Venturing into progressive jazz-rock, “Roll A 7, Pts. 1 & 2” challenges by marching to an odd-time signature and serves as a showcase for Nigerian percussionist-composer Tosin Aribisala, who Carroll mentored at the Strathmore Performing Arts Center’s Emerging Artists in Residence program. The song about the inevitable happenstance speaks of pushing one’s luck and daring fate too many times unfolds in two halves: the song portion followed by an extended improvisation.

Another odd-time progressive jazz-pop track packing muscular horns, “Soldier On” incorporates Brazilian jazz and vocal jazz nuances.
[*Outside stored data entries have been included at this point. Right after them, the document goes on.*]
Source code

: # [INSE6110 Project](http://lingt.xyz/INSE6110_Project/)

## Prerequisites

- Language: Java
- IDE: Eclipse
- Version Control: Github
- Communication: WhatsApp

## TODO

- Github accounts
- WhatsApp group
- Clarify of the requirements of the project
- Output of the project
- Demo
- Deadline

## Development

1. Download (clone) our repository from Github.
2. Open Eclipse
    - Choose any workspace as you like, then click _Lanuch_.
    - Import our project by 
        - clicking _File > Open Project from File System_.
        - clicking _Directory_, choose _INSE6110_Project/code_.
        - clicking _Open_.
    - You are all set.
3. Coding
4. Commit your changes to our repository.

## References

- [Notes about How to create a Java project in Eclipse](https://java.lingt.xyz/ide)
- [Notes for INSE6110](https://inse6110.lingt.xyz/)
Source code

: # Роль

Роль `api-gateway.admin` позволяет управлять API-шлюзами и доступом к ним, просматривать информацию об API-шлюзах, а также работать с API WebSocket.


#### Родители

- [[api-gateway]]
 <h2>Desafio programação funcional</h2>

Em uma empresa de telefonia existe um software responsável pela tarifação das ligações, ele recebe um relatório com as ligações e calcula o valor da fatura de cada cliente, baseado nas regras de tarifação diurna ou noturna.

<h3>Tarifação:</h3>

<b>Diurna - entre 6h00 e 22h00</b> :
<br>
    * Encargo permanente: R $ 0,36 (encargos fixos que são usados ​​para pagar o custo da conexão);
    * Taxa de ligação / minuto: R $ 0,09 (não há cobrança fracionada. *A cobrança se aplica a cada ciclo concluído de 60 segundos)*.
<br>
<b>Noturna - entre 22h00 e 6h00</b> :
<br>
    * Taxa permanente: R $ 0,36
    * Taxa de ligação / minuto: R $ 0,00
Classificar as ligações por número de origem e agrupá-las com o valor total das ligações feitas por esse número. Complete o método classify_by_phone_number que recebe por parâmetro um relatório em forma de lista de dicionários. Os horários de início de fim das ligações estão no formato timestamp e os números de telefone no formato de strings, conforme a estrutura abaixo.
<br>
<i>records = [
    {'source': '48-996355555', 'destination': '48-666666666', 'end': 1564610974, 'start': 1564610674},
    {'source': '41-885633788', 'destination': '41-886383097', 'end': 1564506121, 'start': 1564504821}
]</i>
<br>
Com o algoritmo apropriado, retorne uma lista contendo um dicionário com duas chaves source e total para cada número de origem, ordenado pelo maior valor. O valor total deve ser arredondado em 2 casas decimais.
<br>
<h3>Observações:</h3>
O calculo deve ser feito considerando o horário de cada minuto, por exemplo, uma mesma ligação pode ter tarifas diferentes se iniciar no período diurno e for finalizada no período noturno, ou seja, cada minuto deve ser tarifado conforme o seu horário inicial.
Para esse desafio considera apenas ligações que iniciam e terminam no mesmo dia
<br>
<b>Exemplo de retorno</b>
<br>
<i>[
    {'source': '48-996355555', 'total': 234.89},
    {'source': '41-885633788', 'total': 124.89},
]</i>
It’s a song Carroll began writing long ago although he finds the message as relevant now as ever.

“I started writing it at the outset of the Iraq War, with its final verse written some years later as many war veterans returned home maimed and mutilated, physically and spiritually. Trouble had hit our shores, and in those ensuing awful years, those brave souls returned profoundly damaged from those conflicts. We must support them as well as each other and persevere with tenacity, vigilance, and faith.”

To close the album, Carroll selected Jimmie Rodgers’ “Waiting on A Train.”

“It’s a classic American song that I felt capped off this collection in a hopeful if not altogether poignant way. The crickets are real, and it’s the tale of a traveling soul, one with many ‘homes that call the loudest.’ The future is always right around the corner. We soldier on with heart and soul,” said the hopeful Carroll.

A child prodigy from the civil rights era South, Carroll started performing when he was eleven, gigging with R&B dance bands in his hometown of Fredericksburg, Virginia. After moving to Washington, DC, he started working in clubs like The Cellar Door at age fifteen and two years later, he opened shows at The Kennedy Center and other larger venues for George Carlin, John Prine, and Seals & Crofts. At eighteen, Carroll cofounded Starland Vocal Band, which had a No. 1 pop hit, “Afternoon Delight.” Starland Vocal Band won two of the five GRAMMYs for which they were nominated, including Best New Artist and Best Arrangement for Voices, the latter being for Carroll’s arranging work.

After Starland Vocal Band’s five-album run, Carroll began building his lengthy career as a touring and recording musician, playing guitar, keyboards, singing, and arranging music alongside Mary Chapin Carpenter, Peter Wolf, Rodney Crowell, The Chicks, and countless other singer-songwriters. He released his solo debut album, “Home & Away,” in 1990. The set contained his first 7/4-time composition, “Get Closer,” which Linda Ronstadt covered and took to No. 29 on the Billboard chart. Tom Jones recorded two other songs from that collection: “Old Flame Blue” and “Walk Tall (Valley of the Shadows).” Prior to “Can’t Afford Not To,” Carroll’s last studio album was 2007’s “Love Returns,” which swept all seven Wammies for which it was nominated at the awards doled out by the Washington Area Music Association. That was followed the very next year with a double-disc live recording, “LIVE Returns,” which also won multiple Wammies. In addition to his busy touring and studio session work, Carroll has released a variety of singles between albums and has landed multiple television and film music placements. He will be touring this summer throughout the US and Canada with Carpenter.